▶ RECORDS:
----

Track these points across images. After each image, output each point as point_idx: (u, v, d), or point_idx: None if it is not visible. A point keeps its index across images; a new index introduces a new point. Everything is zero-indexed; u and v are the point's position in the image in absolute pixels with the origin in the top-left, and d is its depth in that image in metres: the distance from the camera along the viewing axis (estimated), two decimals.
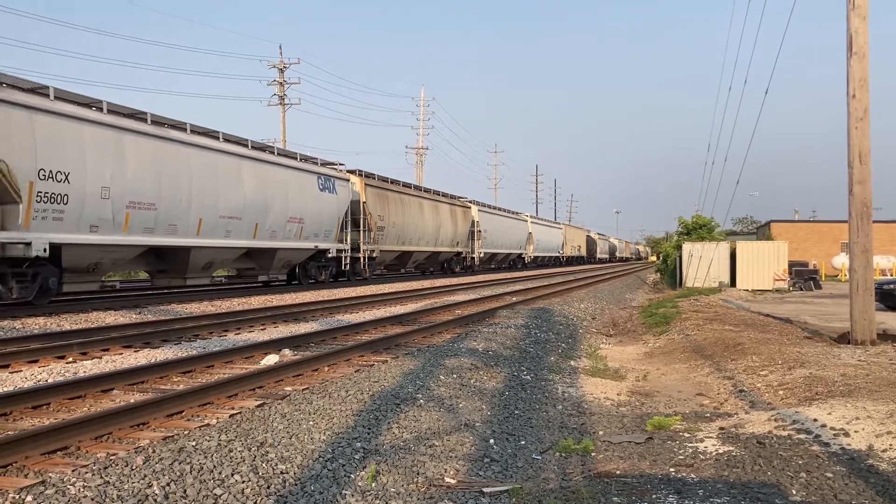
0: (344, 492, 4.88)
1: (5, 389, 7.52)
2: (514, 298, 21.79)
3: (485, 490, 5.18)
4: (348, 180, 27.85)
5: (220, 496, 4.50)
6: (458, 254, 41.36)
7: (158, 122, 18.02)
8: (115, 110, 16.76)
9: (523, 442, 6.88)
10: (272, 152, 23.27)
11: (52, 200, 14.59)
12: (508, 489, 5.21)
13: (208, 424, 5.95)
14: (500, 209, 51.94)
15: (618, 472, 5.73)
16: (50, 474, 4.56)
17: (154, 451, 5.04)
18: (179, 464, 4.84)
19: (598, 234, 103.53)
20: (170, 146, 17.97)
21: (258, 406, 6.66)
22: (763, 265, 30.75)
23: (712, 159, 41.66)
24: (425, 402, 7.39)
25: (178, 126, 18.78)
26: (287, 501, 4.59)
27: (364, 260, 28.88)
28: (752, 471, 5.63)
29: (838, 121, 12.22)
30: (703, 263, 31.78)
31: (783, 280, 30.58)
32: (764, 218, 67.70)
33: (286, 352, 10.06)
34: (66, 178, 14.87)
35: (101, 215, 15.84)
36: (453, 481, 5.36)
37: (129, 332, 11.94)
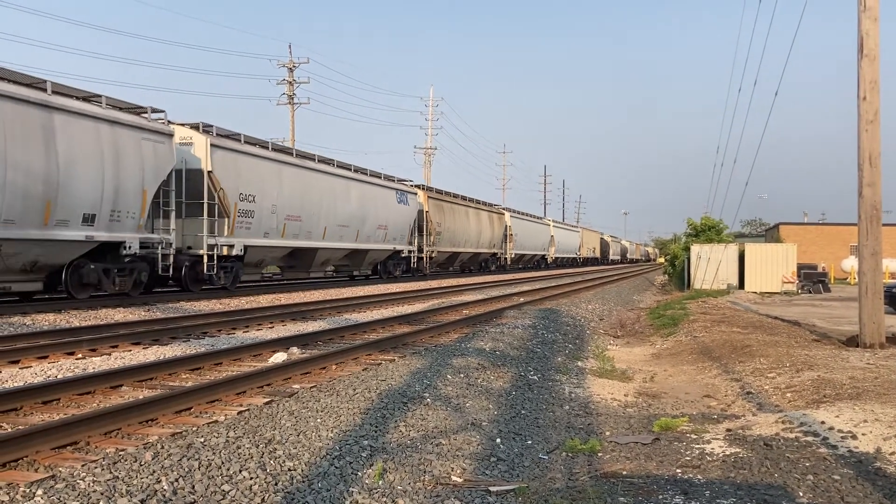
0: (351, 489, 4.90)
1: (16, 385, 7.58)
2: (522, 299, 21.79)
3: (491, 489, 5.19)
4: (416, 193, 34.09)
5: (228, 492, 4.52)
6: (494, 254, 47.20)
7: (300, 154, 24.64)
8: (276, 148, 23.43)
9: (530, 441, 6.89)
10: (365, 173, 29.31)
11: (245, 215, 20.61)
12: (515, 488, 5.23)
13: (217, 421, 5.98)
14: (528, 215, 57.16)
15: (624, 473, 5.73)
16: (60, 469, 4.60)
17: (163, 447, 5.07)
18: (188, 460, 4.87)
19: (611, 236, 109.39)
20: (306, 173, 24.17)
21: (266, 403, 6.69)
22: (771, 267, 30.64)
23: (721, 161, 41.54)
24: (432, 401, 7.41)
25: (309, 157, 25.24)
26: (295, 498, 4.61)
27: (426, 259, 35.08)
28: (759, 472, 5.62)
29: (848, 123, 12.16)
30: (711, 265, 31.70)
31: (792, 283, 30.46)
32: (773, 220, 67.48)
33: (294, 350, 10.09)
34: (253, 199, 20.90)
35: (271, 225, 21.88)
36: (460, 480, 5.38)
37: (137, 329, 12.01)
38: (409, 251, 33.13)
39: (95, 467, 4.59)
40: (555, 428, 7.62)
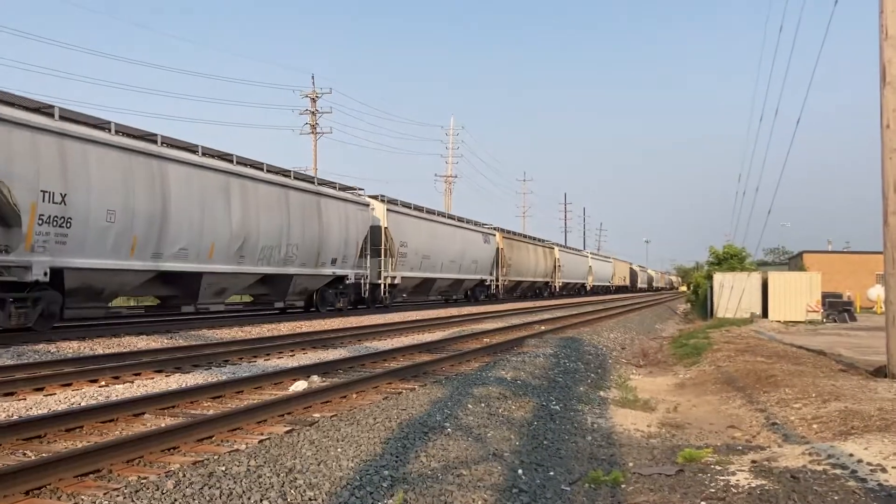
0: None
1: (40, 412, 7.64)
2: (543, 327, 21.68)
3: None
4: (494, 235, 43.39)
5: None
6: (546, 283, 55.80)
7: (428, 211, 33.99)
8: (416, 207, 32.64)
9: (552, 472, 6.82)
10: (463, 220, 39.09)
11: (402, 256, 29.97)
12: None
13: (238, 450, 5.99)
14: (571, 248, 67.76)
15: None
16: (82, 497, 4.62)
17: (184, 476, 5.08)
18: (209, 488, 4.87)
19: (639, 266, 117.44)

----

▶ TASK BRIEF:
The output consists of exactly the lines from the one containing "0: (344, 492, 4.88)" through the last line of the listing, both included, with no pictures.

▶ RESPONSE:
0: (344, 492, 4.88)
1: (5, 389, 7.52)
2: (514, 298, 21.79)
3: (485, 490, 5.18)
4: (348, 180, 27.85)
5: (220, 496, 4.50)
6: (458, 254, 41.36)
7: (158, 122, 18.02)
8: (115, 110, 16.76)
9: (523, 442, 6.88)
10: (272, 152, 23.27)
11: (52, 200, 14.59)
12: (508, 489, 5.21)
13: (208, 424, 5.95)
14: (500, 209, 51.94)
15: (618, 472, 5.73)
16: (50, 474, 4.56)
17: (154, 451, 5.04)
18: (179, 464, 4.84)
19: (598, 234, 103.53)
20: (170, 146, 17.97)
21: (258, 406, 6.66)
22: (763, 265, 30.75)
23: (712, 159, 41.66)
24: (425, 402, 7.39)
25: (178, 126, 18.78)
26: (287, 501, 4.59)
27: (364, 260, 28.88)
28: (752, 471, 5.63)
29: (838, 121, 12.22)
30: (703, 263, 31.78)
31: (783, 280, 30.58)
32: (764, 218, 67.70)
33: (286, 352, 10.06)
34: (66, 178, 14.87)
35: (101, 215, 15.84)
36: (453, 481, 5.36)
37: (129, 332, 11.94)
0: (351, 489, 4.90)
1: (16, 385, 7.58)
2: (522, 299, 21.79)
3: (491, 489, 5.19)
4: (416, 193, 34.09)
5: (228, 492, 4.52)
6: (494, 254, 47.20)
7: (300, 154, 24.64)
8: (276, 148, 23.43)
9: (530, 441, 6.89)
10: (365, 173, 29.31)
11: (245, 215, 20.61)
12: (515, 488, 5.23)
13: (217, 421, 5.98)
14: (528, 215, 57.16)
15: (624, 473, 5.73)
16: (60, 469, 4.60)
17: (163, 447, 5.07)
18: (188, 460, 4.87)
19: (611, 236, 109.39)
20: (306, 173, 24.17)
21: (266, 403, 6.69)
22: (771, 267, 30.64)
23: (721, 161, 41.54)
24: (432, 401, 7.41)
25: (309, 157, 25.24)
26: (295, 498, 4.61)
27: (426, 259, 35.08)
28: (759, 472, 5.62)
29: (848, 123, 12.16)
30: (711, 265, 31.70)
31: (792, 283, 30.46)
32: (773, 220, 67.48)
33: (294, 350, 10.09)
34: (253, 199, 20.90)
35: (271, 225, 21.88)
36: (460, 480, 5.38)
37: (137, 329, 12.01)
38: (409, 251, 33.13)
39: (95, 467, 4.59)
40: (555, 428, 7.62)
0: None
1: (40, 412, 7.64)
2: (543, 327, 21.68)
3: None
4: (494, 235, 43.39)
5: None
6: (546, 283, 55.80)
7: (428, 211, 33.99)
8: (416, 207, 32.64)
9: (552, 472, 6.82)
10: (463, 220, 39.09)
11: (402, 256, 29.97)
12: None
13: (238, 450, 5.99)
14: (571, 248, 67.76)
15: None
16: (82, 497, 4.62)
17: (184, 476, 5.08)
18: (209, 488, 4.87)
19: (639, 266, 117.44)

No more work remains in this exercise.